# [Problem description]
Should the entries contain pictures, leave them out and return exactly the lines from the first through the line holding "Image 2: EM".
= = = = =
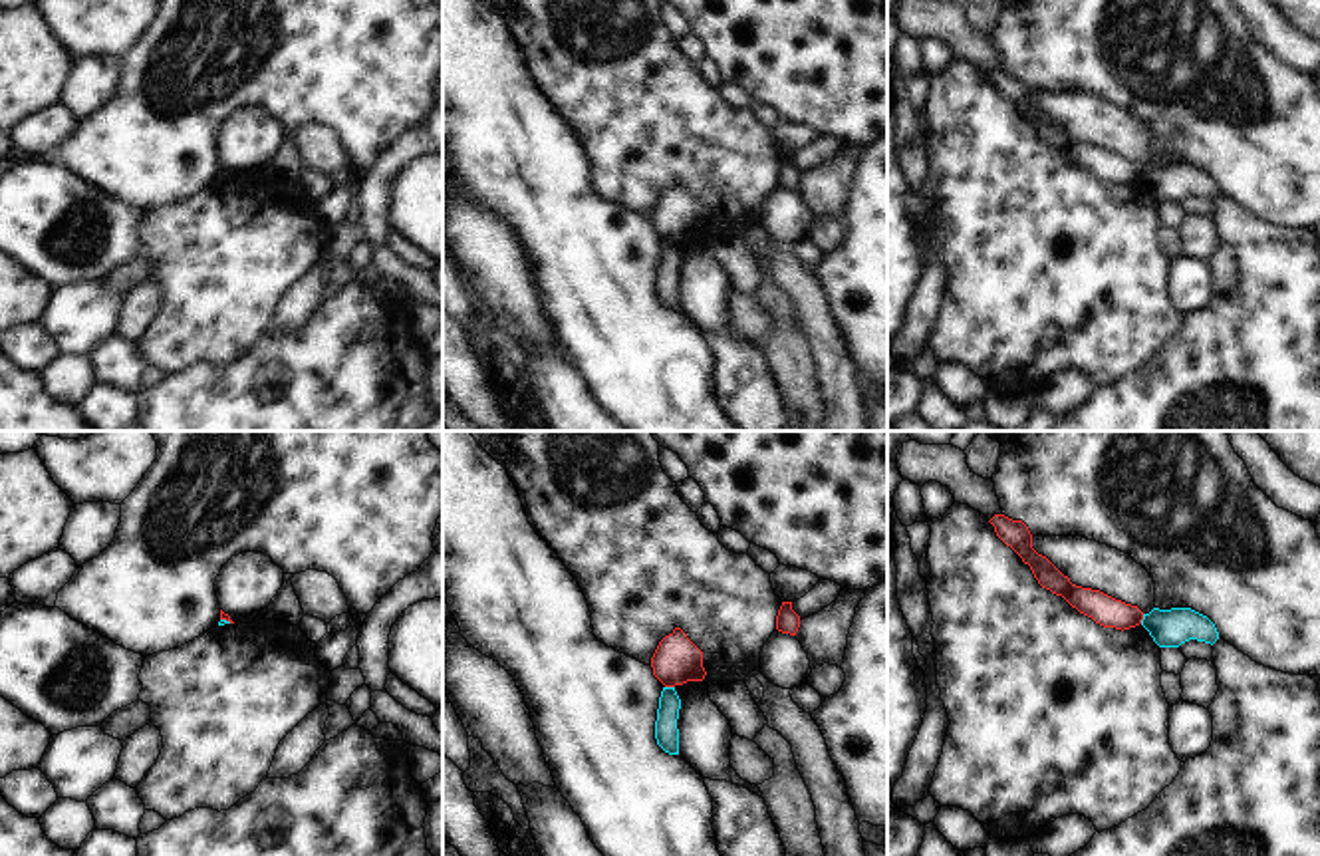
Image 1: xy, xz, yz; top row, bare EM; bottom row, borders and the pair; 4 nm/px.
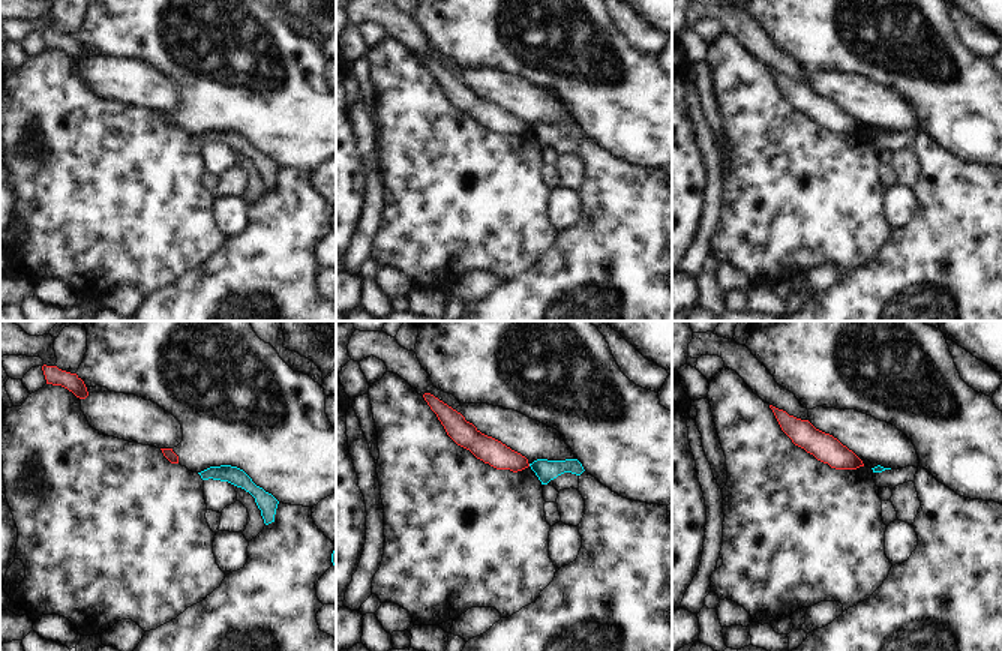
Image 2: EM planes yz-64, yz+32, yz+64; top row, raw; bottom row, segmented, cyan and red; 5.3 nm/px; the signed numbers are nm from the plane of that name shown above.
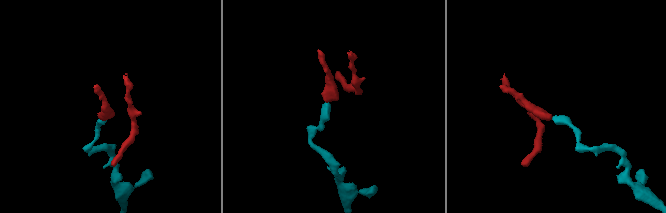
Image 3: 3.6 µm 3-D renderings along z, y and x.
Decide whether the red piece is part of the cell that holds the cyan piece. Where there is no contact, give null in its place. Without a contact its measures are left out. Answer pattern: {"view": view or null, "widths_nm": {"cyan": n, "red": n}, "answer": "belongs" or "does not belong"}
{"view": "xz", "widths_nm": {"cyan": 100, "red": 190}, "answer": "does not belong"}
= = = = =
# [Exercise solution]
Image 1: xy, xz, yz; top row, bare EM; bottom row, borders and the pair; 4 nm/px.
Image 2: EM planes yz-64, yz+32, yz+64; top row, raw; bottom row, segmented, cyan and red; 5.3 nm/px; the signed numbers are nm from the plane of that name shown above.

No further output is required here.